Judge suspends HCI ban
The Harrison Career Institute headquarters on Evesham Road in Voorhees has been put up for sale since the trouble began.
WHERE TO CALL
Students with questions about Harrison Career Institute may call the New Jersey Department of Education at (609) 984-5262.
Thursday, October 6, 2005
By LEDYARD KING
A vocational-technical school with campuses in New Jersey and Delaware can once again accept students on federal financial aid while it tries to clear itself of fraud allegations, a federal judge ruled Wednesday.
An official with Voorhees-based Harrison Career Institute Inc. said the post-secondary school operated by Harrison Commisso would begin actively enrolling students now that it has won a temporary reprieve.
Formed in 1979, HCI operates 14 campuses in New Jersey, Delaware, Pennsylvania and Maryland. About 1,800 students are enrolled in the private technical school, which offers programs for health and business careers.
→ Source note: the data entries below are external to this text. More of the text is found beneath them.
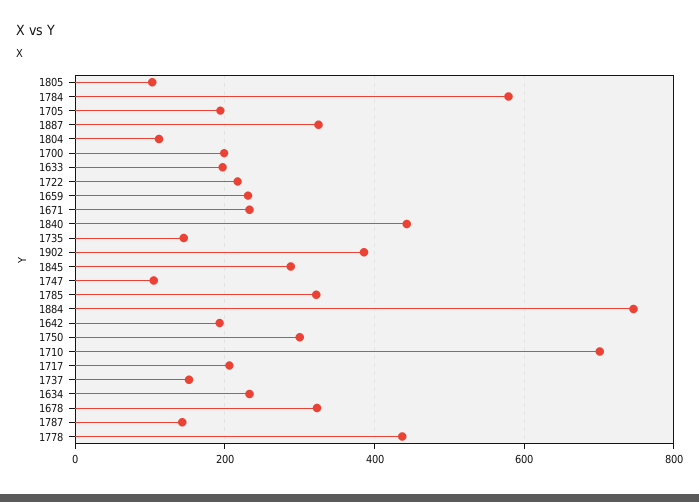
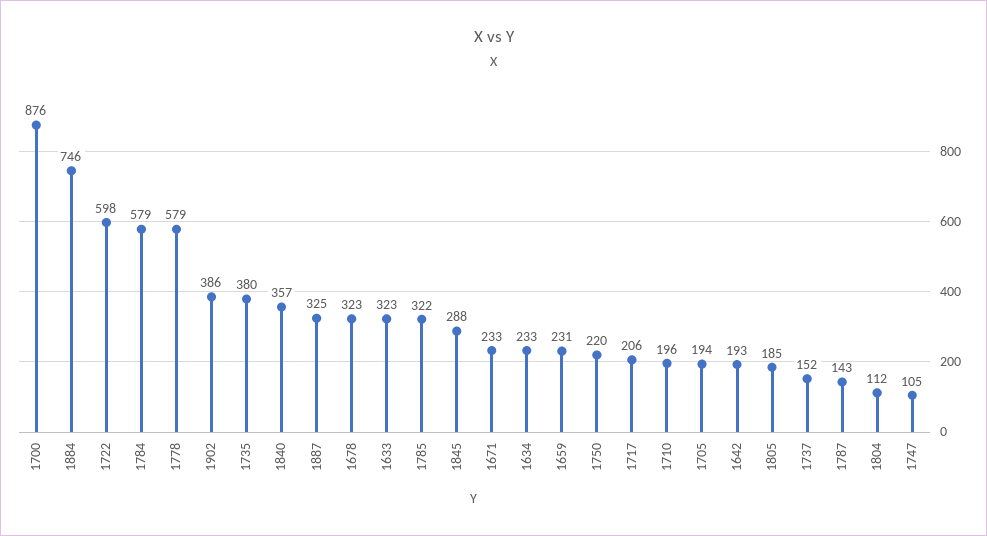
1805: 100 -> 185
1700: 200 -> 876
1633: 200 -> 323
1722: 220 -> 598
1840: 440 -> 357
1735: 140 -> 380
1750: 300 -> 220
1710: 700 -> 196
1778: 440 -> 579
The New Jersey campuses are in Delran, Deptford, Oakhurst, Vineland, South Orange, Clifton, Ewing and Jersey City.
Fred Fitchett, the school's director of compliance, said the U.S. Department of Education's action last month to bar HCI from participating in federal aid programs has been a significant blow because about 80 percent of the 4,000 students who attend every year receive some federal aid.
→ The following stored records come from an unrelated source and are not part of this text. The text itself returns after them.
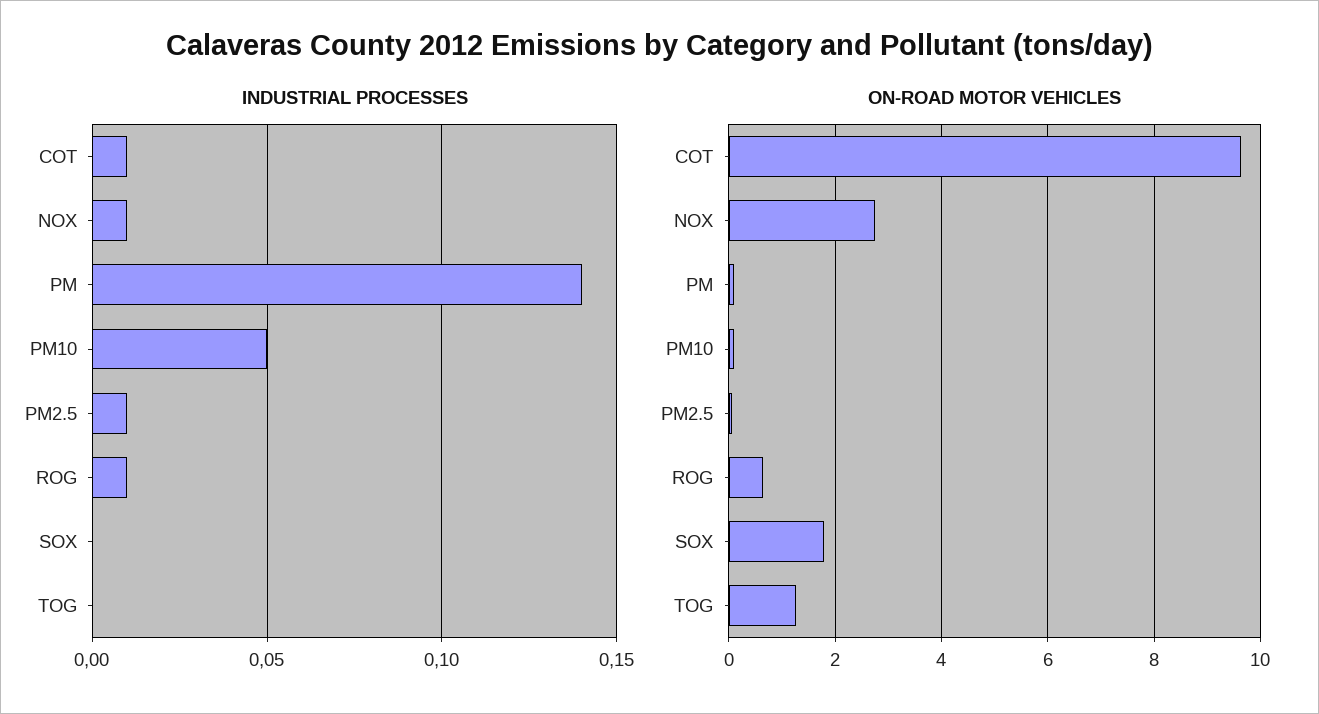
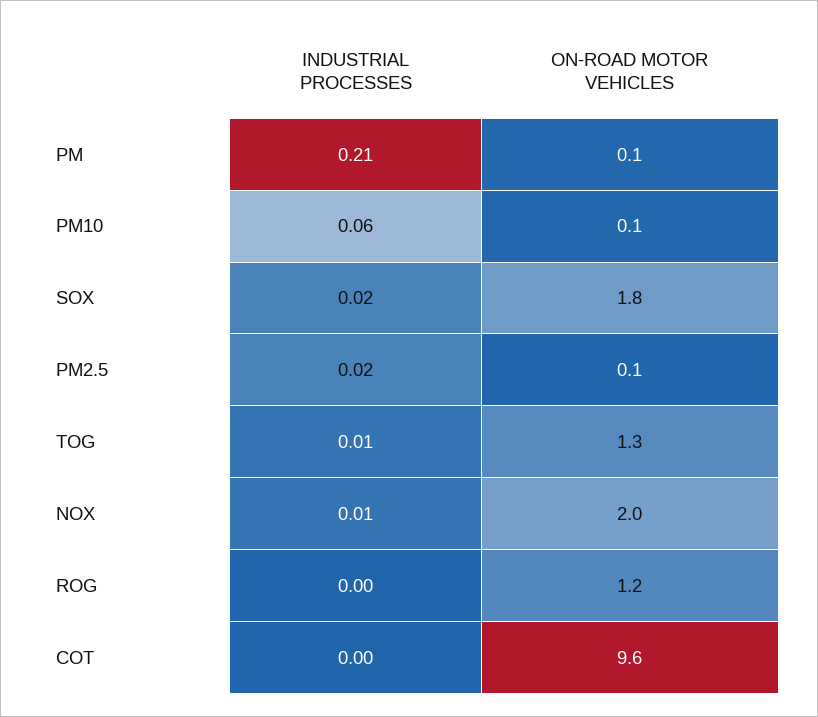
INDUSTRIAL PROCESSES, COT: 0.01 -> 0
INDUSTRIAL PROCESSES, PM: 0.14 -> 0.21
INDUSTRIAL PROCESSES, PM10: 0.05 -> 0.06
INDUSTRIAL PROCESSES, PM2.5: 0.01 -> 0.02
INDUSTRIAL PROCESSES, ROG: 0.01 -> 0
INDUSTRIAL PROCESSES, SOX: 0 -> 0.02
INDUSTRIAL PROCESSES, TOG: 0 -> 0.01
ON-ROAD MOTOR VEHICLES, NOX: 2.8 -> 2
ON-ROAD MOTOR VEHICLES, ROG: 0.6 -> 1.2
Judge Ernest C. Canellos, who presides over government cases involving higher education institutions, ruled the school could start enrolling federal aid students after it agreed to hire an independent firm to process and manage applications from students on the Internet.
Canellos said he was satisfied the company -- Weber & Associates of Greenville, S.C -- would ensure against the falsification of student records. Education Department investigators allege the school has intentionally understated students' income or overstated their number of dependents to inflate the amount of federal aid flowing to the school -- charges school officials vigorously reject.
"The agreement (between HCI and the government) appears to soothe all my concerns," the judge said.
The agency charges that HCI officials:
Improperly enrolled students by having school employees or their relatives administer academic entrance exams that are supposed to be given by an independent tester.
Failed to refund the federal government money by fabricating student attendance records to show they were still attending even though they had left. School officials Wednesday said they would hire a certified public accountant to check attendance and enrollment records.
Violated contracts with students by failing to provide professional externships to students, as promised in their enrollment agreements.
A full trial on the case has yet to be scheduled.
Fitchett called the government's charges "a lot of supposition that is not supported by the facts," and said the judge's ruling Wednesday is evidence that the case against HCI is weak.
But Renee Reeves, 41, of Port Norris in Cumberland County, thinks the school cheated her out of an education.
It was bad enough that she felt she didn't get much computer technology instruction during her eight months at the Vineland campus because the school was disorganized and the teacher was lackadaisical and sometimes absent. But she's especially upset that she got stuck with $7,800 in loans after she said she was told half of it would be covered through grants.
"To find out I'm paying nearly $8,000 on this," she said. "That really sucker punched me."